• What needs to be done:
Can you put the lines of the entries below into a JSON list of strings, one string per line, skipping blank lines and leaving out the pictures?

• Short-answer chart tasks:
+ + + + + + +
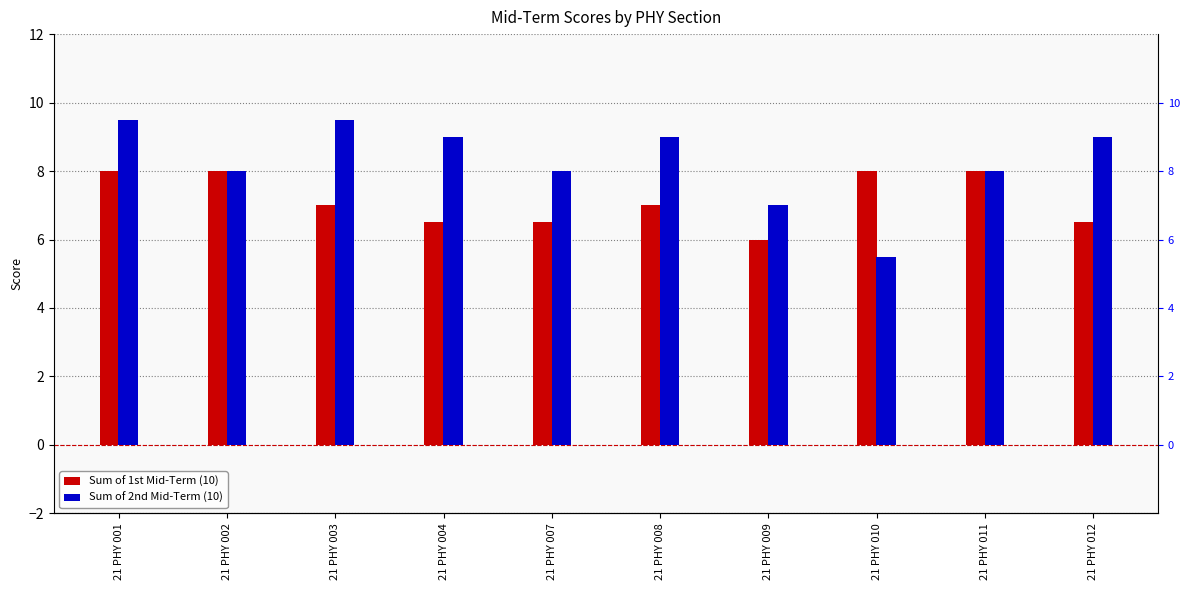

How many bars are there in total?

20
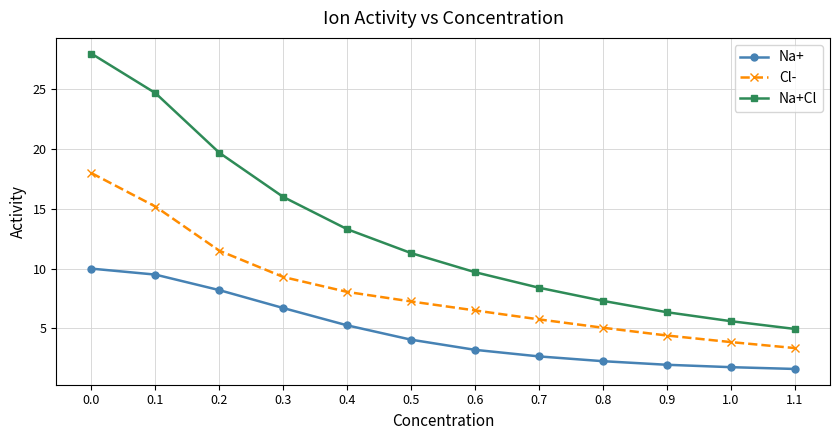

What is the label of the 1st point from the right?

1.1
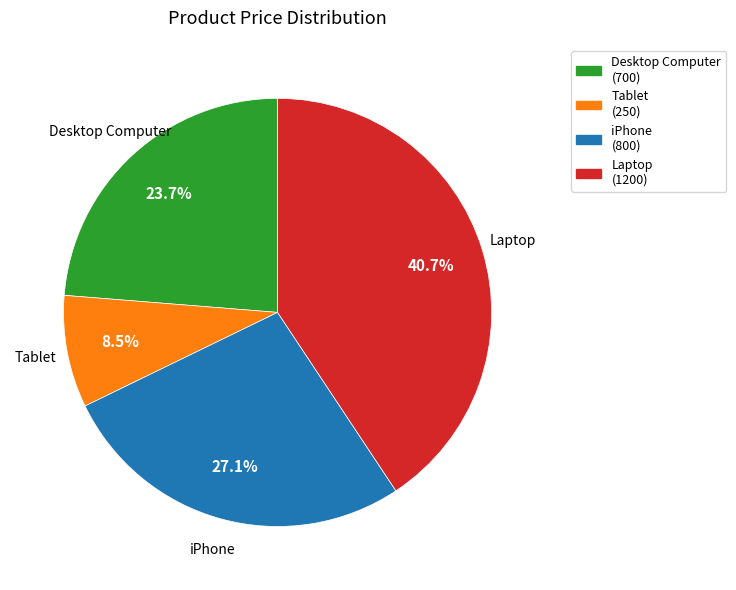

The Desktop Computer slice represents 24% of the pie. True or false?

True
+ + + + + + +
• Solution:
[
  "How many bars are there in total?",
  "20",
  "What is the label of the 1st point from the right?",
  "1.1",
  "The Desktop Computer slice represents 24% of the pie. True or false?",
  "True"
]